Alltag verstehen lernen
Der Aktionstag, eine Zusammenarbeit zwischen dem Koordinierungszentrum für Bürgerschaftliches Engagement (KoBE) der Caritas Starnberg und der Offenen Behindertenarbeit (OBA) ist ein Teil des vom Bayerischen Sozialministerium geförderten Gesamtprojekts „Inklusives Ehrenamt“. Es geht um die gesellschaftliche Teilhabe, um den Abbau von Barrieren und darum, dass Menschen mit und ohne Behinderung zusammenkommen. Dabei gibt es ein konkretes Ziel: „Menschen mit Einschränkungen in ehrenamtliche Engagements zu vermitteln, damit sie zum Beispiel am Vereinsleben teilhaben können“, erklärt Simone Berger (KoBe). Ein Teil des Projekts ist die Sensibilisierung der Menschen im Landkreis. Und dabei mit den Jüngsten anzufangen, ist eine sehr sinnvolle Sache. Nicht nur, weil es in Corona-Zeiten mit verschärfter Hygieneregeln im festen Klassenverband noch am einfachsten ist, so einen Inklusionstag durchzuführen. „Kinder sind sehr aufgeschlossen“, erklärt Veronika Seidl von der Caritas. „Je früher man ihnen vermittelt, dass Menschen mit Behinderungen nichts Exotisches sind, sondern genau so wie alle anderen ein wertvoller Teil der Gesellschaft, desto besser.“
Vier Stationen
Vier Stationen sind im Beccult aufgebaut. Hier lernen die 50 Kinder den oft sehr mühsamen Alltag von behinderten Menschen kennen und damit besser verstehen. Eine Station für körperliche Einschränkungen mit einem Rollstuhl-Parcours, eine für kognitive Einschränkungen und Lernbehinderungen, eine für Hör- und eine für Sehbehinderungen. Claus Angerbauer zeigt den Schülern und Schülerinnen, wie die Braille-Blindensprache funktioniert und übt zusammen mit ihnen das Gehen mit einem Blindenstock. Langsam und vorsichtig tasten sich die Viertklässler vorwärts. „Bei Kindern kann man viel erreichen“, sagt der Vorsitzende der Arge und sehbehinderte Wesslinger Musiker und Gemeinderat. Die Vorurteile in der Gesellschaft machten Menschen mit Behinderungen immer noch zu schaffen. „Früher hieß es, ein Blinder, der kann doch nix“, erklärt Angerbauer. „Aber es geht darum, zu zeigen, dass das Leben mit Behinderung nicht nur Nachteile hat.“ Er zum Beispiel könne voll am Leben teilhaben und trotz seiner Sehbehinderung sogar Alpinsport betreiben. „Und wie man als Blinder auf Skiern den Berg runterfährt, das erzähle ich den Schülern seit vielen Jahren“, meint er verschmitzt. Viele Menschen seien sich gar nicht bewusst, dass das Schicksal jeden treffe könne.
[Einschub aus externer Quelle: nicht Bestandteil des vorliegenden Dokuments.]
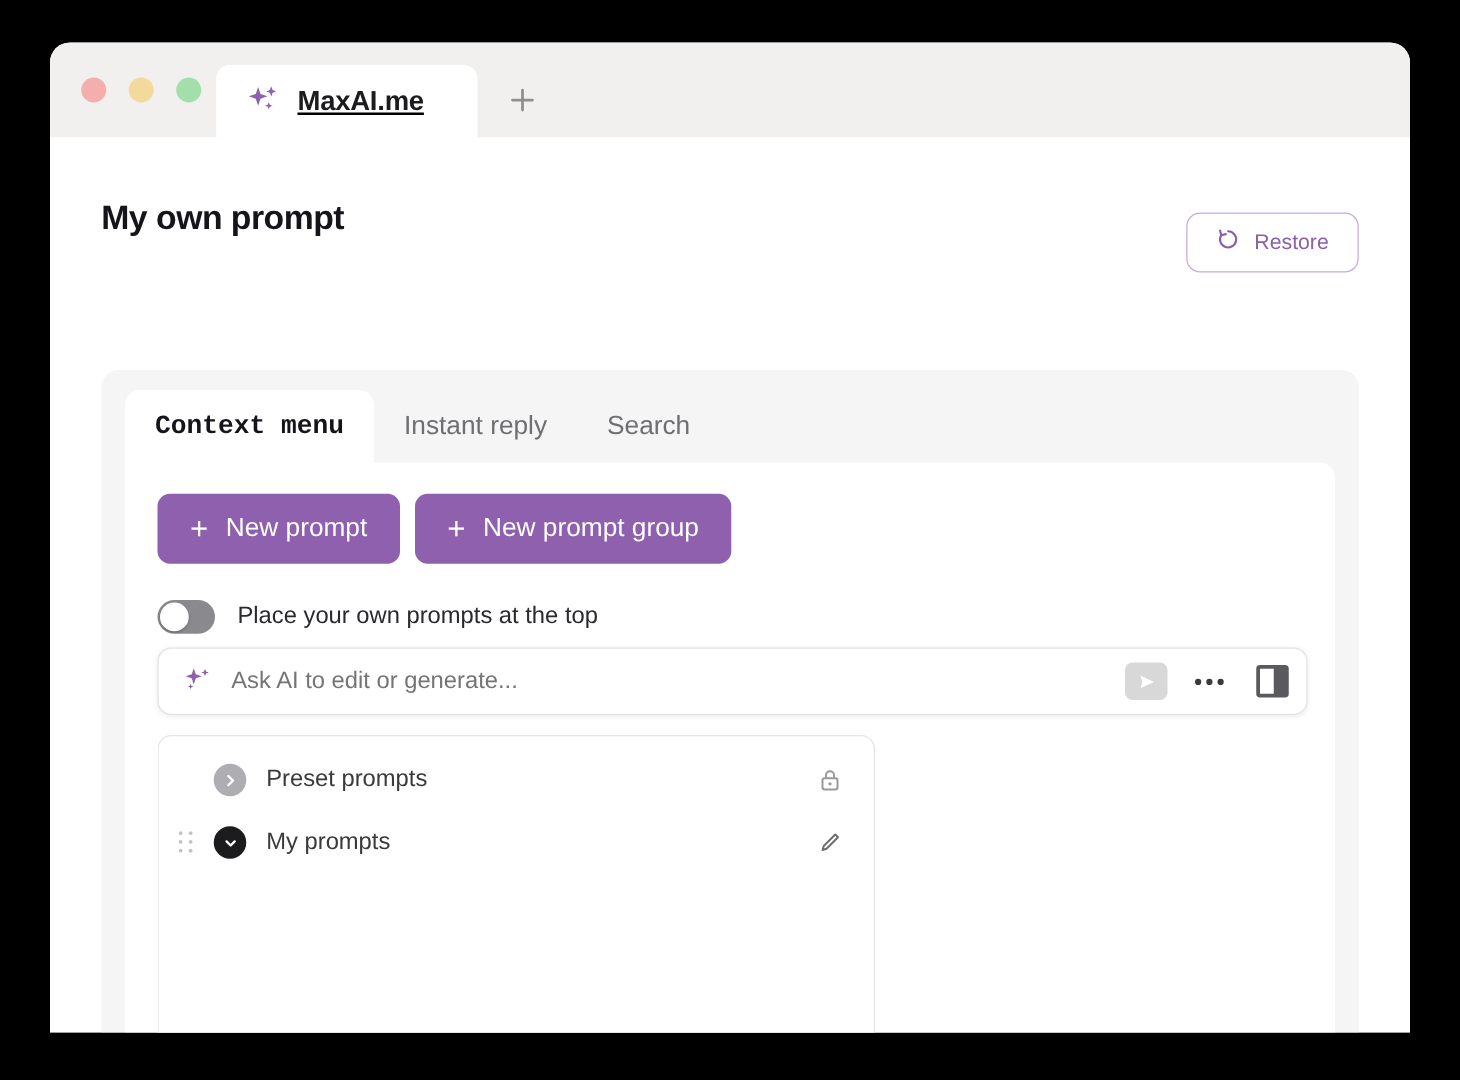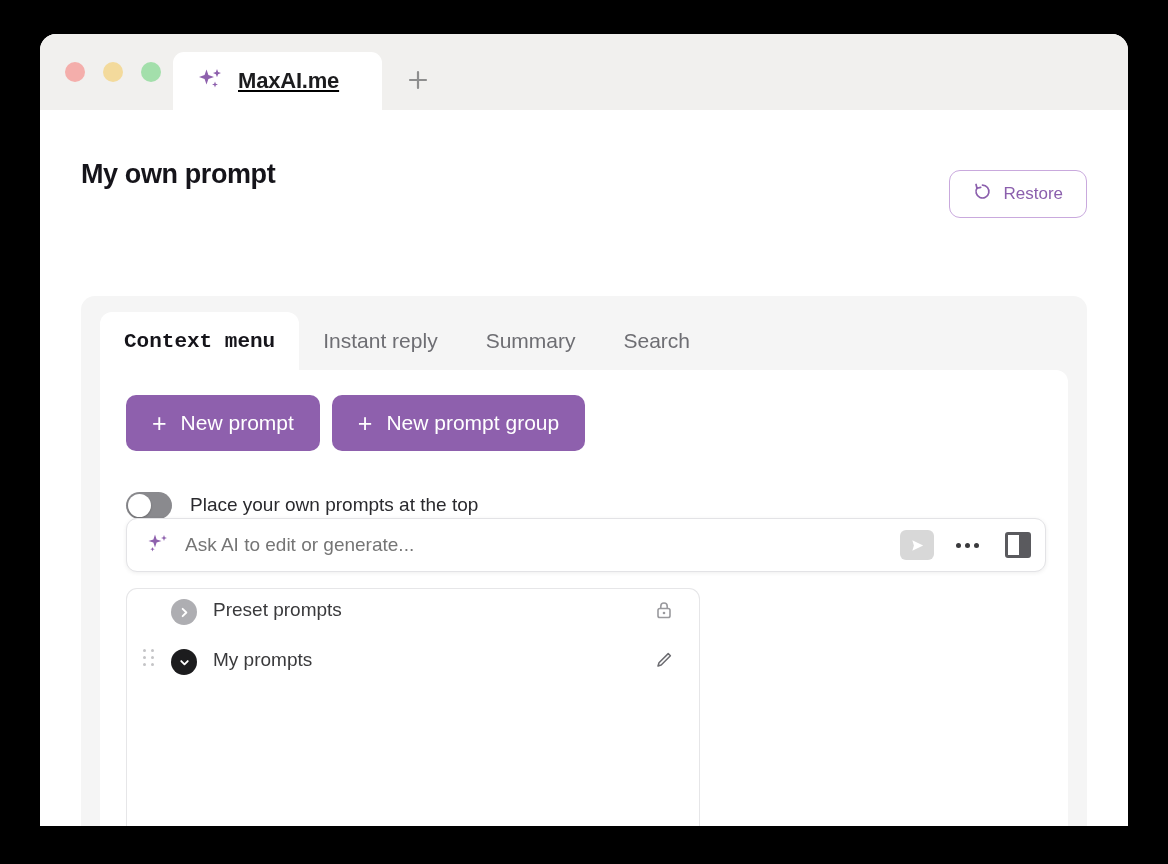--- a/index.html
+++ b/index.html
@@ -166,21 +166,21 @@
     border-radius: 10px;
     font-size: 21px;
     font-family: "Liberation Sans", sans-serif;
     cursor: pointer;
   }
   .plus-glyph { font-size: 25px; font-weight: 400; line-height: 1; }
 
   
   .toggle-row {
     position: absolute;
-    left: 26px; top: 119px;
+    left: 26px; top: 107px;
     display: flex;
     align-items: center;
     gap: 18px;
     height: 32px;
     justify-content: space-between;
   }
   .switch {
     width: 46px; height: 27px;
     background: #8a8a8e;
     border-radius: 14px;
@@ -262,20 +262,21 @@
     width: 574px;
     height: 240px;
     background: #ffffff;
     border: 1px solid #e6e6e8;
     border-radius: 11px 11px 0 0;
     border-bottom: none;
     padding-top: 10px;
   }
   .row {
     display: flex;
+    align-items: center;
     height: 50px;
     padding: 0 26px 0 16px;
     position: relative;
   }
   .grip {
     width: 12px; height: 18px;
     display: grid;
     grid-template-columns: 4px 4px;
     grid-template-rows: 4px 4px 4px;
     gap: 3px 4px;
@@ -356,21 +357,20 @@
         </span>
         <span>Restore</span>
       </button>
     </div>
 
     <div class="card">
 
       <div class="tabs-row">
         <div class="ptab active">Context menu</div>
         <div class="ptab">Instant reply</div>
-        <div class="ptab">Summary</div>
         <div class="ptab">Search</div>
       </div>
 
       <div class="panel">
 
         <div class="actions">
           <button class="btn-primary">
             <span class="plus-glyph">+</span>
             <span>New prompt</span>
           </button>

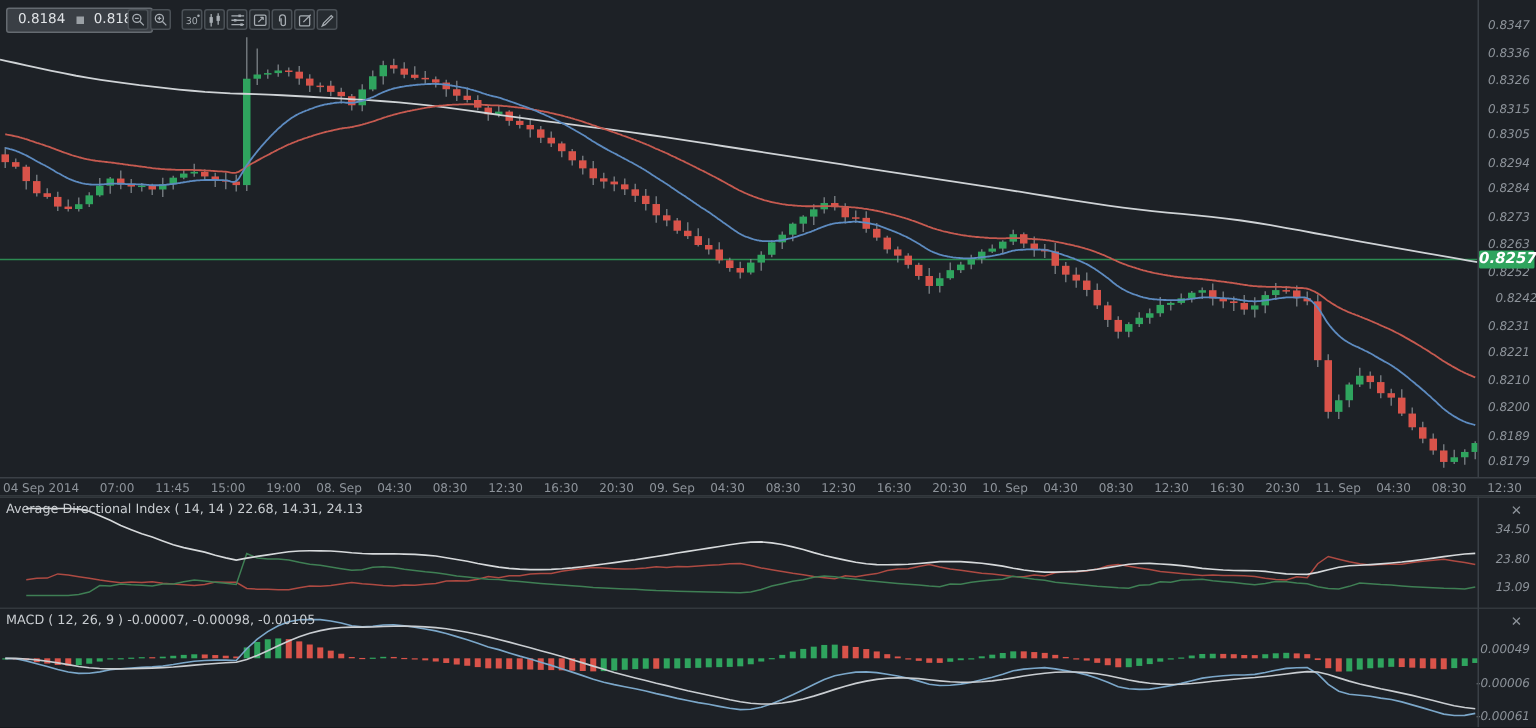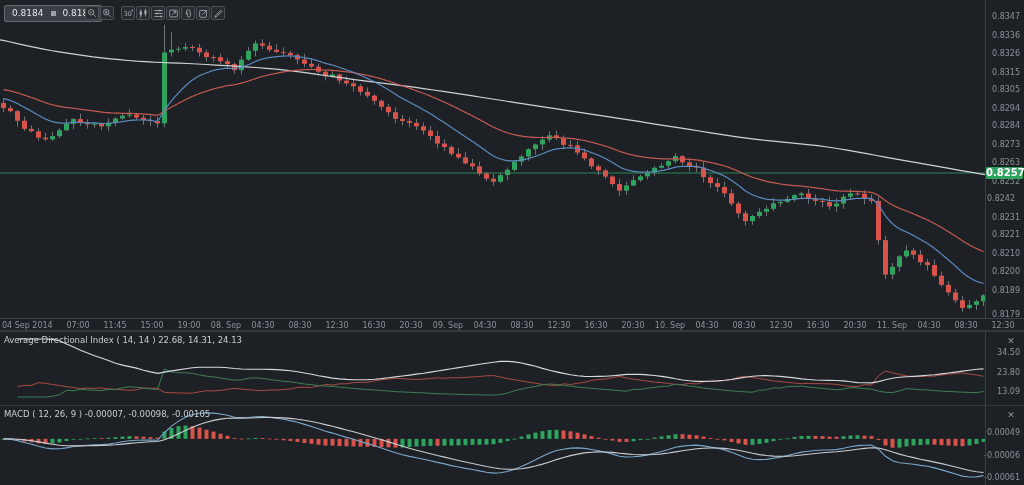--- a/index.html
+++ b/index.html
@@ -9,21 +9,21 @@
   .panel-svg{position:absolute;left:0;}
   
   .quote-box{position:absolute;left:4px;top:5px;height:15px;display:flex;align-items:center;gap:7px;
              padding:0 7px;background:#3a3f45;border:1px solid #656b71;border-radius:2px;
              color:#e2e5e8;font-size:9px;line-height:15px;}
   .spread-square{width:5px;height:5px;background:#9aa0a5;}
   .tb-btn{position:absolute;top:6px;width:14px;height:14px;background:#272c31;border:1px solid #4b5157;
           border-radius:2px;display:flex;align-items:center;justify-content:center;box-sizing:border-box;}
   .tb-btn svg{stroke:#a7adb3;fill:none;stroke-width:1;}
   
-  .right-col{position:absolute;left:985px;top:0;width:40px;height:485px;}
+  .right-col{position:absolute;left:985px;top:0;width:40px;height:485px;font-style:italic;}
   .v-border{position:absolute;left:985px;width:1px;background:#3a4046;}
   .axis-label{position:absolute;color:#8d939a;font-size:8px;line-height:10px;white-space:nowrap;}
   .time-axis{position:absolute;left:0;top:318px;width:1024px;height:13px;border-top:1px solid #3b4046;
              border-bottom:1px solid #33383d;box-sizing:border-box;}
   .price-badge{position:absolute;left:1px;width:37px;height:12px;border-radius:1px;color:#fff;
                font-size:10px;font-weight:bold;text-align:center;line-height:12px;}
   .panel-title{position:absolute;left:4px;color:#c9cdd1;font-size:8.5px;line-height:11px;white-space:nowrap;}
   .panel-sep{position:absolute;left:0;width:1024px;height:1px;background:#33383d;}
   .close-btn{position:absolute;right:8px;width:10px;height:10px;color:#8d939a;font-size:9px;
              line-height:10px;text-align:center;}
@@ -511,27 +511,27 @@
       <div class="axis-label" style="top: 12.3px; right: 5px;">0.8347</div>
       <div class="axis-label" style="top: 31.33px; right: 5px;">0.8336</div>
       <div class="axis-label" style="top: 48.63px; right: 5px;">0.8326</div>
       <div class="axis-label" style="top: 67.66px; right: 5px;">0.8315</div>
       <div class="axis-label" style="top: 84.96px; right: 5px;">0.8305</div>
       <div class="axis-label" style="top: 103.99px; right: 5px;">0.8294</div>
       <div class="axis-label" style="top: 121.29px; right: 5px; text-align: center;">0.8284</div>
       <div class="axis-label" style="top: 140.32px; right: 5px;">0.8273</div>
       <div class="axis-label" style="top: 157.62px; right: 5px;">0.8263</div>
       <div class="axis-label" style="top: 176.65px; right: 5px;">0.8252</div>
-      <div class="axis-label" style="top: 193.95px; right: 10px; margin-left: 48px;">0.8242</div>
+      <div class="axis-label" style="top: 193.95px; right: 0; margin-left: 48px;">0.8242</div>
       <div class="axis-label" style="top: 212.98px; right: 5px; text-align: center;">0.8231</div>
       <div class="axis-label" style="top: 230.28px; right: 5px;">0.8221</div>
       <div class="axis-label" style="top: 249.31px; right: 5px;">0.8210</div>
       <div class="axis-label" style="top: 266.61px; right: 5px;">0.8200</div>
       <div class="axis-label" style="top: 285.64px; right: 5px;">0.8189</div>
-      <div class="axis-label" style="top: 310px; right: 5px;">0.8179</div>
+      <div class="axis-label" style="top: 303px; right: 5px;">0.8179</div>
       <div class="price-badge" style="top: 167px; background: rgb(47, 164, 94);">0.8257</div>
       <div class="axis-label" style="top: 348px; right: 5px;">34.50</div>
       <div class="axis-label" style="top: 367.5px; right: 5px;">23.80</div>
       <div class="axis-label" style="top: 387px; right: 5px;">13.09</div>
       <div class="axis-label" style="top: 428px; right: 5px;">0.00049</div>
       <div class="axis-label" style="top: 450.5px; right: 5px;">-0.00006</div>
       <div class="axis-label" style="top: 473px; right: 5px;">-0.00061</div>
     </div>
   <div class="v-border" style="top:0;height:318px"></div>
   <div class="v-border" style="top:331px;height:154px"></div>

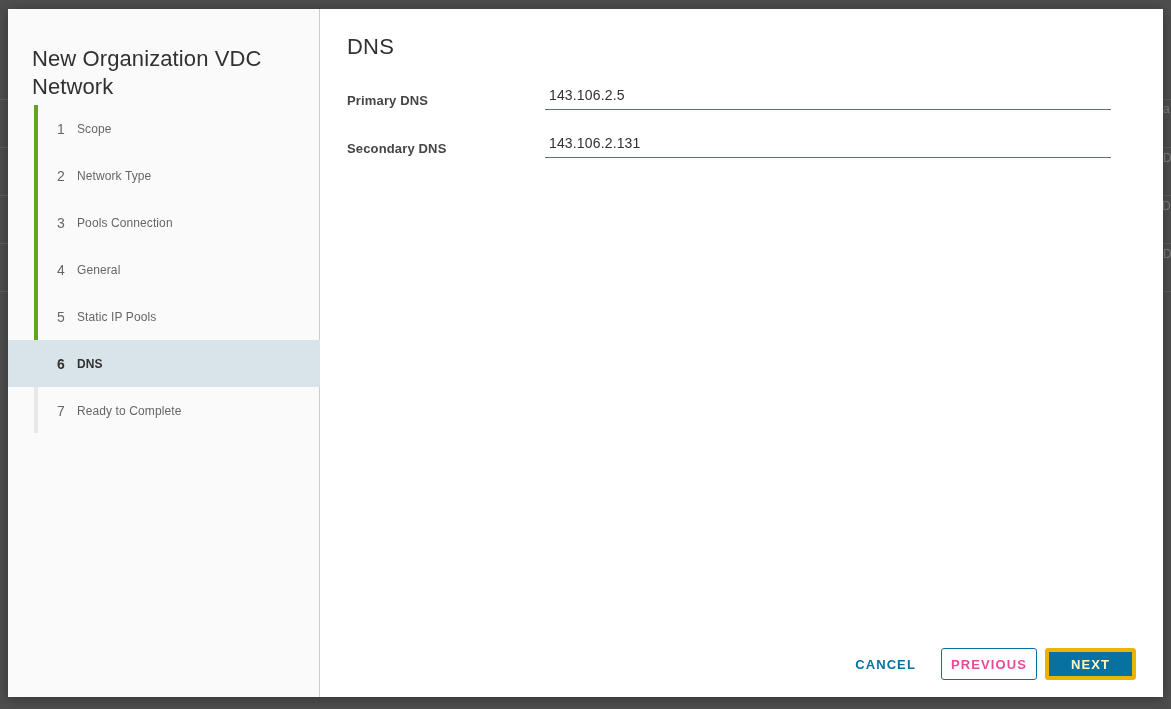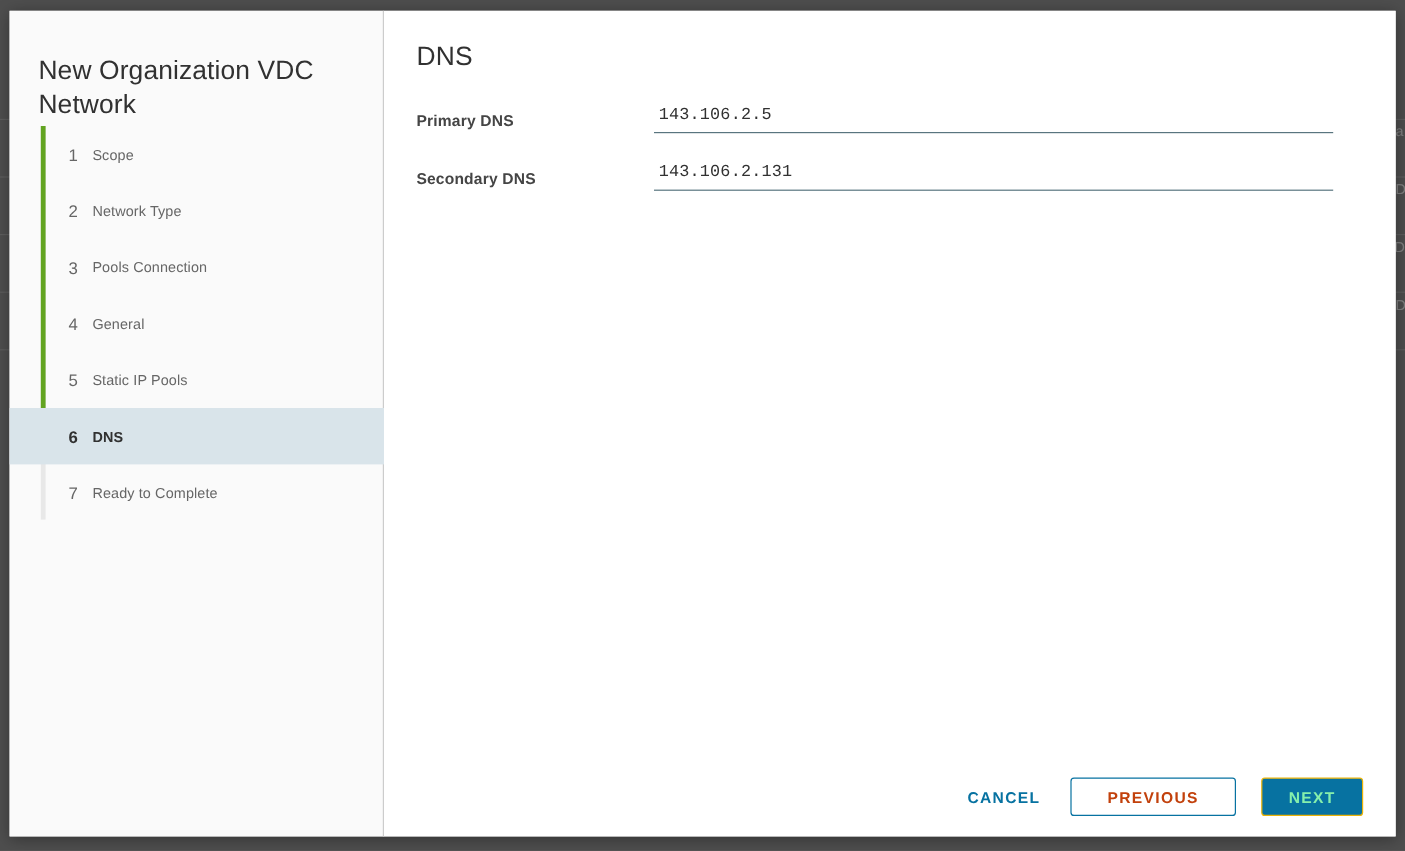--- a/index.html
+++ b/index.html
@@ -172,21 +172,21 @@
     max-width: 566px;
     padding-top: 13px;
   }
   .form-control input {
     width: 100%;
     box-sizing: border-box;
     border: 0;
     border-bottom: 1px solid #59757f;
     background: transparent;
     outline: none;
-    font-family: Liberation Mono, monospace;
+    font-family: Liberation Sans, sans-serif;
     font-size: 14px;
     color: #313131;
     padding: 0 2px 6px 4px;
     letter-spacing: 0.15px;
   }
 
   
   .footer {
     position: absolute;
     right: 27px;
@@ -210,28 +210,28 @@
   .btn-flat {
     background: transparent;
     border: 1px solid transparent;
     color: #0772a1;
     padding: 0 12px;
     margin-right: 12px;
   }
   .btn-outline {
     background: #ffffff;
     border: 1px solid #0772a1;
-    color: #c2410c;
-    padding: 0 30px;
-    margin-right: 21px;
+    color: #ec4899;
+    padding: 0 9px;
+    margin-right: 8px;
   }
   .btn-solid {
     background: #0772a1;
-    border: 1px solid #eab308;
-    color: #86efac;
+    border: 4px solid #eab308;
+    color: #fef9c3;
     padding: 0 22px;
   }
 </style>
 </head>
 <body>
 
 <div class="backdrop">
   <div class="backdrop-rows">
     <div class="backdrop-row" style="top:99px"></div>
     <div class="backdrop-row" style="top:147px"></div>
Er selber sei als junger Mann mit 30 Jahren erblindet.
Mehr Bewusstsein
Anna Krott war sogar noch ein Kind, als sie die Diagnose Hörbehinderung erhilet. „Ich bekam mit vier Jahren die Masern, und die haben meine Schwerhörigkeit verursacht“, sagt die Gilchinger Ohrmuschel-Gründerin. An ihrer Station zeigt sie den Kindern die Fingeralphabet-Karten und die Gebärdensprache. Die Viertklässler sind mit Feuereifer dabei, nach ein paar Minuten haben sie schon einige Wörter in der Gebärdensprache drauf. „Das ist besser als jede Deutschstunde“, meint Sozialpädagogin Angela Merkle-Wied. Den Kindern sei an diesem Vormittag im Umgang mit Menschen mit Handicap viel bewusst geworden. Etwa, dass sie bei Claus Angerbauer nicht einfach wortlos vom Tisch aufstehen und weggehen können, weil er es nicht merken würde, oder dass sie bei Anna Krott die Maske abnehmen müssen, damit sie ihnen von den Lippen ablesen kann. Oder dass sich viele Menschen mit Schachtelsätzen schwer tun. Und Leila und Patrizia aus der 4a haben es ganz praktisch ausprobiert, wie mühsam es ist und wie viel Kraft es kostet, den geschotterten Vorplatz vom Beccult im Rollstuhl zu überqueren. Im nächsten Jahr soll das Inklusionsmobil noch viele weitere Male im Landkreis Halt machen.